● **WHAT THIS TASK INVOLVES**:
Every entry should be returned exactly. Omit none of them.

[Records from a data source]
== Segment start ==
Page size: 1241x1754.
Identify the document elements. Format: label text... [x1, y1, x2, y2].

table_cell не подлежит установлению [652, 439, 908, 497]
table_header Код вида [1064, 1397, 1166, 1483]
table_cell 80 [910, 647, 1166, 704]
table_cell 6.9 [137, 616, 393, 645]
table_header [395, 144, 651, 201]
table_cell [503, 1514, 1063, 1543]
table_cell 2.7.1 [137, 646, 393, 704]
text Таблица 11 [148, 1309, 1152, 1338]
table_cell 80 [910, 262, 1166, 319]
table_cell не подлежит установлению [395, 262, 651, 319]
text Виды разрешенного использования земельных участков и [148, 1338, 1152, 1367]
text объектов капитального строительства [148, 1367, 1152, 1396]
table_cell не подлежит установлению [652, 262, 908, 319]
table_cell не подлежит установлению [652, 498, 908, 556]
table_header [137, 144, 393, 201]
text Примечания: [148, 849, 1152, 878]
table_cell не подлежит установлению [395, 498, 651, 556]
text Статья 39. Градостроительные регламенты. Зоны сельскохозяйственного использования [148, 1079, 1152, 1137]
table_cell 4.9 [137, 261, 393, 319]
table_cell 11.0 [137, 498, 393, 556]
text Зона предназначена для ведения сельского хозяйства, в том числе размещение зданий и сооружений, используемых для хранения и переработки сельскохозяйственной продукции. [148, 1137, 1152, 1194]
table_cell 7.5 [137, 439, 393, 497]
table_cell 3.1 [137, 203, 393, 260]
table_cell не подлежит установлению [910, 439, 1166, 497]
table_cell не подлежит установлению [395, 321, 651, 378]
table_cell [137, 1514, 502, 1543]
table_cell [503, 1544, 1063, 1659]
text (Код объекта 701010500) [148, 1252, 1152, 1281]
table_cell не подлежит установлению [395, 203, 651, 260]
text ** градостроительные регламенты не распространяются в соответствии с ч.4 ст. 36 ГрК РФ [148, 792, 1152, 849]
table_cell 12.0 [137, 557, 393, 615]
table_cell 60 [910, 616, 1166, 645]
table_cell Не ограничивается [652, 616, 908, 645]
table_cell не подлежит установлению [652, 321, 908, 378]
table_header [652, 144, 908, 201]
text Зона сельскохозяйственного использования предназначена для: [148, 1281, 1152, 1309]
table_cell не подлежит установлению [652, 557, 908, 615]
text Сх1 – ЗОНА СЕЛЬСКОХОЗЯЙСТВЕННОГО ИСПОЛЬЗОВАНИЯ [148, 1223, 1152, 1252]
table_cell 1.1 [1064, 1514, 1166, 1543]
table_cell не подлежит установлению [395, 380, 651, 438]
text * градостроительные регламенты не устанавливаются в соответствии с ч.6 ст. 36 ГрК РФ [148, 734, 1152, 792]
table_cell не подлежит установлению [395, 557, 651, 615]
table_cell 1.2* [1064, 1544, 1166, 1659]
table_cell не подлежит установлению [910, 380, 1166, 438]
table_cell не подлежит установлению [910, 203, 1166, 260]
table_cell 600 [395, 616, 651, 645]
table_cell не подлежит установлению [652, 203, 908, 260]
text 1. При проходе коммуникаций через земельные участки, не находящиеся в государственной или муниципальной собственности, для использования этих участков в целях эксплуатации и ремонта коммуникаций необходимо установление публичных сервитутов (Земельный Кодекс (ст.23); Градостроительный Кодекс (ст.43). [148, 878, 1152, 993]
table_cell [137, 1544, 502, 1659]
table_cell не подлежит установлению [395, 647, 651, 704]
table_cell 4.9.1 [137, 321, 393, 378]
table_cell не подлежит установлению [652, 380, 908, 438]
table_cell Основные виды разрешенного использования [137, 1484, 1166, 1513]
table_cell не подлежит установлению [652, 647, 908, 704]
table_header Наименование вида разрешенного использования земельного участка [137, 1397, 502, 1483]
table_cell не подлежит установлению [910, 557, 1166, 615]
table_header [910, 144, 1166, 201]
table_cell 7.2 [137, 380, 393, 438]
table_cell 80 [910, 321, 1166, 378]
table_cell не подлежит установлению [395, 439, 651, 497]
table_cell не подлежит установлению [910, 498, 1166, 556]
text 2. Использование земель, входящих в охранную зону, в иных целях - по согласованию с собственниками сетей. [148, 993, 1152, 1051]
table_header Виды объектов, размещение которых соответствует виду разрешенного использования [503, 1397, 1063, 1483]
== Segment end ==
● **ANSWER TO THE EXERCISE**:
Page size: 1241x1754.
Identify the document elements. Format: label text... [x1, y1, x2, y2].

table_cell не подлежит установлению [652, 439, 908, 497]
table_header Код вида [1064, 1397, 1166, 1483]
table_cell 80 [910, 647, 1166, 704]
table_cell 6.9 [137, 616, 393, 645]
table_header [395, 144, 651, 201]
table_cell [503, 1514, 1063, 1543]
table_cell 2.7.1 [137, 646, 393, 704]
text Таблица 11 [148, 1309, 1152, 1338]
table_cell 80 [910, 262, 1166, 319]
table_cell не подлежит установлению [395, 262, 651, 319]
text Виды разрешенного использования земельных участков и [148, 1338, 1152, 1367]
text объектов капитального строительства [148, 1367, 1152, 1396]
table_cell не подлежит установлению [652, 262, 908, 319]
table_cell не подлежит установлению [652, 498, 908, 556]
table_header [137, 144, 393, 201]
text Примечания: [148, 849, 1152, 878]
table_cell не подлежит установлению [395, 498, 651, 556]
text Статья 39. Градостроительные регламенты. Зоны сельскохозяйственного использования [148, 1079, 1152, 1137]
table_cell 4.9 [137, 261, 393, 319]
table_cell 11.0 [137, 498, 393, 556]
text Зона предназначена для ведения сельского хозяйства, в том числе размещение зданий и сооружений, используемых для хранения и переработки сельскохозяйственной продукции. [148, 1137, 1152, 1194]
table_cell 7.5 [137, 439, 393, 497]
table_cell 3.1 [137, 203, 393, 260]
table_cell не подлежит установлению [910, 439, 1166, 497]
table_cell не подлежит установлению [395, 321, 651, 378]
table_cell [137, 1514, 502, 1543]
table_cell [503, 1544, 1063, 1659]
text (Код объекта 701010500) [148, 1252, 1152, 1281]
table_cell не подлежит установлению [395, 203, 651, 260]
text ** градостроительные регламенты не распространяются в соответствии с ч.4 ст. 36 ГрК РФ [148, 792, 1152, 849]
table_cell 12.0 [137, 557, 393, 615]
table_cell 60 [910, 616, 1166, 645]
table_cell Не ограничивается [652, 616, 908, 645]
table_cell не подлежит установлению [652, 321, 908, 378]
table_header [652, 144, 908, 201]
text Зона сельскохозяйственного использования предназначена для: [148, 1281, 1152, 1309]
table_cell не подлежит установлению [652, 557, 908, 615]
text Сх1 – ЗОНА СЕЛЬСКОХОЗЯЙСТВЕННОГО ИСПОЛЬЗОВАНИЯ [148, 1223, 1152, 1252]
table_cell 1.1 [1064, 1514, 1166, 1543]
table_cell не подлежит установлению [395, 380, 651, 438]
text * градостроительные регламенты не устанавливаются в соответствии с ч.6 ст. 36 ГрК РФ [148, 734, 1152, 792]
table_cell не подлежит установлению [395, 557, 651, 615]
table_cell 1.2* [1064, 1544, 1166, 1659]
table_cell не подлежит установлению [910, 380, 1166, 438]
table_cell не подлежит установлению [910, 203, 1166, 260]
table_cell 600 [395, 616, 651, 645]
table_cell не подлежит установлению [652, 203, 908, 260]
text 1. При проходе коммуникаций через земельные участки, не находящиеся в государственной или муниципальной собственности, для использования этих участков в целях эксплуатации и ремонта коммуникаций необходимо установление публичных сервитутов (Земельный Кодекс (ст.23); Градостроительный Кодекс (ст.43). [148, 878, 1152, 993]
table_cell [137, 1544, 502, 1659]
table_cell не подлежит установлению [395, 647, 651, 704]
table_cell 4.9.1 [137, 321, 393, 378]
table_cell не подлежит установлению [652, 380, 908, 438]
table_cell Основные виды разрешенного использования [137, 1484, 1166, 1513]
table_cell не подлежит установлению [652, 647, 908, 704]
table_header Наименование вида разрешенного использования земельного участка [137, 1397, 502, 1483]
table_cell не подлежит установлению [910, 557, 1166, 615]
table_header [910, 144, 1166, 201]
table_cell 7.2 [137, 380, 393, 438]
table_cell 80 [910, 321, 1166, 378]
table_cell не подлежит установлению [395, 439, 651, 497]
table_cell не подлежит установлению [910, 498, 1166, 556]
text 2. Использование земель, входящих в охранную зону, в иных целях - по согласованию с собственниками сетей. [148, 993, 1152, 1051]
table_header Виды объектов, размещение которых соответствует виду разрешенного использования [503, 1397, 1063, 1483]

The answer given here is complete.